In a rare example of a case engaging the right to education under Article 2 of the First Protocol of the European Court of Human Rights (“A2P1”), the Supreme Court has found in R (on the application of Tigere) v Secretary of State for Business, Innovation and Skills [2015] UKSC 57 that the blanket exclusion from eligibility for student loans of people with limited leave to remain is unlawful. Although the case is only concerned with student loans, the issues raised are also of relevance for eligibility for home students fees.

In order to qualify for a loan under the Education (Student Support) Regulations 2011, a student must (a) be resident in England when the academic year begins; (b) have been lawfully ordinarily resident for the three years before then; and (c) be settled in the United Kingdom on that day.

The applicant was a Zambian national who had been brought to the UK by her parents in 2001 when she was 6 as a dependant of her father’s student visa. When her father left the UK, her mother remained behind with her after their visas expired. Eventually they came to the attention of the Home Office and were granted discretionary leave for three years in January 2012. The applicant’s leave was renewed for a further three years in 2015. An application for indefinite leave to remain (ILR ie settlement) was refused at the same time. She will qualify for indefinite leave to remain in 2018.

The applicant received reception, primary, secondary and sixth form education here, obtaining sufficiently good grades to be offered a place at Northumbria University. However, in order to fund her education, she needed a student loan, and was unable to satisfy the criteria above. Furthermore, Home Office policy is that a desire to qualify for a student loan does not constitute a good reason for granting ILR. In the absence of a loan, she was unable to take up the offer from Northumbria and instead attempted to take alternative courses but had to withdraw because of financial pressures.

The applicant complained that the denial of access to a student loan because of the settlement criterion and the three year residence criterion constituted a breach of her right to education under A2P1, and that this was also discrimination under Article 14 ECHR. By a bare majority, 3-2, the Supreme Court allowed her appeal on the basis of her complaint against the settlement criterion. It made a declaration that her Article 14 rights had been breached in conjunction with A2P1. It rejected her complaint about the lawful ordinary residence criterion, finding that there were strong public policy reasons for insisting on a period of lawful residence.

Giving the leading majority judgment, Lady Hale, with whom Lord Kerr concurred, found that although the Regulations pursued a legitimate aim, ie targeting resources on those students likely to stay in the UK to complete their education and contribute to the UK economy thereafter, the means chosen to pursue that aim were not rationally connected to it. In particular, although the applicant did not have ILR, her established private life meant she could not be removed from the UK unless she committed a serious criminal offence. She was just as closely connected and integrated into UK society as her settled peers.

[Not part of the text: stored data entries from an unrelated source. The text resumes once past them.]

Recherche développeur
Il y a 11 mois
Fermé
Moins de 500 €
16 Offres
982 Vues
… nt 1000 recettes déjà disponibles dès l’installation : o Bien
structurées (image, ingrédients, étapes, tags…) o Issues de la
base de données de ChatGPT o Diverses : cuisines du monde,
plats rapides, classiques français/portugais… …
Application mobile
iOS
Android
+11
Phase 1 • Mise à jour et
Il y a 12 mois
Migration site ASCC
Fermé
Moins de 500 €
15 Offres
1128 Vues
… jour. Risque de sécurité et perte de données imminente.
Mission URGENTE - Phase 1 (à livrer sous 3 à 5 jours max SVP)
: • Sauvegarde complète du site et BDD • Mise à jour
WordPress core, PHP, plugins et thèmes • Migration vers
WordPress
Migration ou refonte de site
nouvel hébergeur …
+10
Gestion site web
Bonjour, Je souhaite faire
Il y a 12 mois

Lady Hale then considered whether the Secretary of State was justified in adopting a “bright line” rule enabling the scheme to be administered quickly and easily. She found that an exclusionary rule, which allowed for no discretion to consider equally deserving unusual cases that fell on the wrong side of the line was hard to justify. She considered that a bright line rule which more closely fitted the legitimate aims of the measure could have been formulated, and that this would not be unworkable given the small numbers involved.

However, Lord Hughes, in a concurring judgment, appeared to disagree with significant aspects of Lady Hale’s judgment. In particular, he concluded that although the applicant’s Convention rights had been violated, and it was now for the Secretary of State to devise a rule which did not infringe those rights, he did not think that it would amount to an infringement of any Convention rights if he elected not to include an elastic “exceptional case” discretion in the new rules.

The judgment is welcome in that it may lead to some of those who are well established in the UK but are currently unable to pursue higher education because of their immigration status to do so. By all accounts, there is a relatively small number of people involved, and it is surely in the country’s interest that people who are likely to remain here are enabled to further their education and careers. However, it remains to be seen how many people will actually benefit from this decision when the new Regulations are made.